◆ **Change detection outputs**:
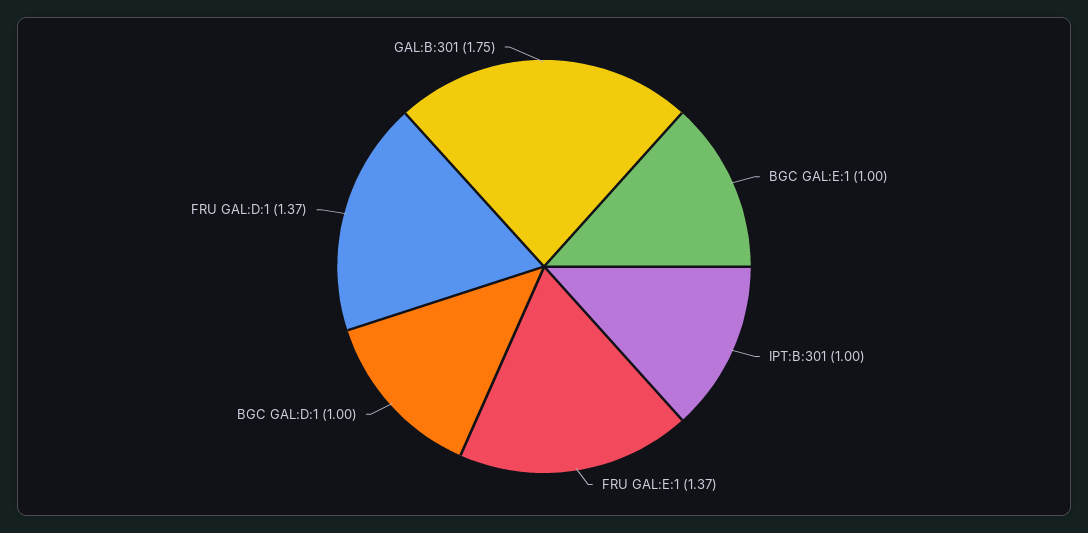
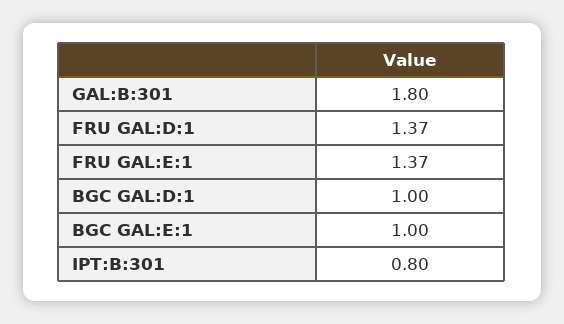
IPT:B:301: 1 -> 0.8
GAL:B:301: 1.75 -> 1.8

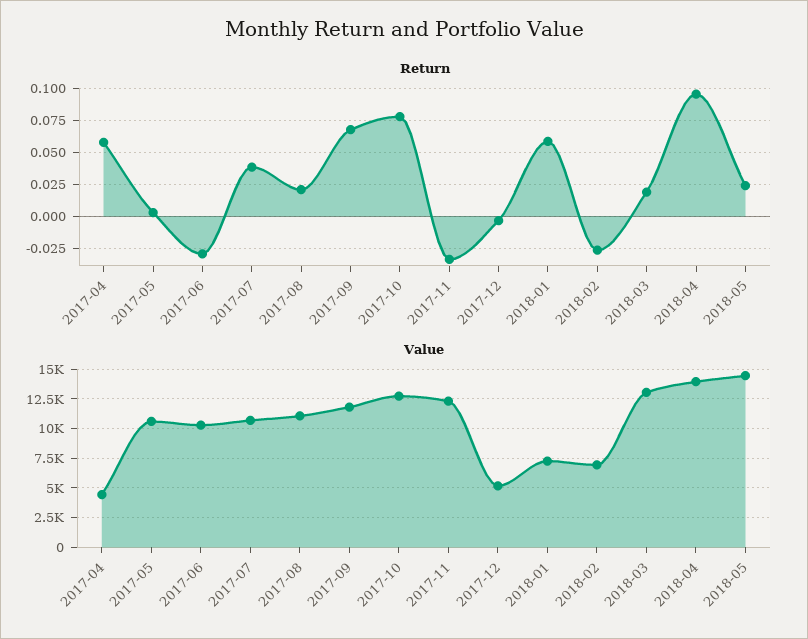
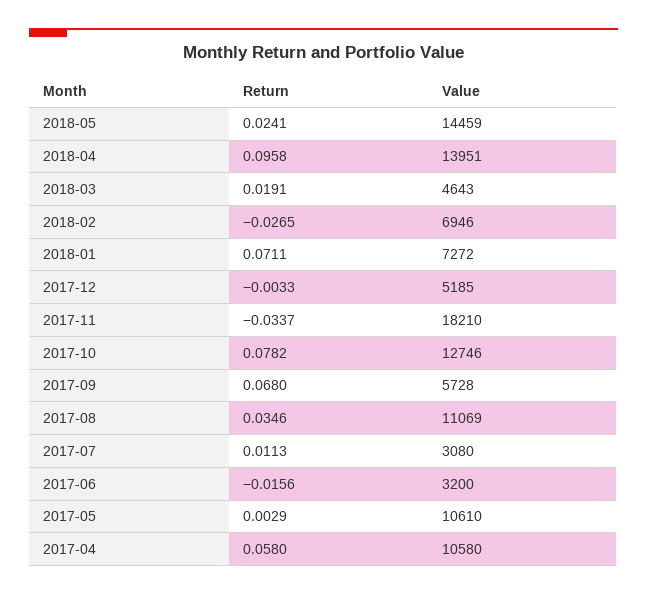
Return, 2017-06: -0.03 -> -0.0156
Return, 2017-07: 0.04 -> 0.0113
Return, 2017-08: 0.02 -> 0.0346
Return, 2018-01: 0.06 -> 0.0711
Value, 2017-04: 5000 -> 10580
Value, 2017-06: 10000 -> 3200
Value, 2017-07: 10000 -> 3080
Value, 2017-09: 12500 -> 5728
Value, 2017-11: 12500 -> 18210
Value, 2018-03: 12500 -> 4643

◆ **INSTRUCTIONS TO FOLLOW**: Every line from the one with "Return, 2017-08: 0.02 -> 0.0346" through the last line of the records above should be returned exactly, please, and no others.

◆ **RESPONSE TO THE EXERCISE**:
Return, 2017-08: 0.02 -> 0.0346
Return, 2018-01: 0.06 -> 0.0711
Value, 2017-04: 5000 -> 10580
Value, 2017-06: 10000 -> 3200
Value, 2017-07: 10000 -> 3080
Value, 2017-09: 12500 -> 5728
Value, 2017-11: 12500 -> 18210
Value, 2018-03: 12500 -> 4643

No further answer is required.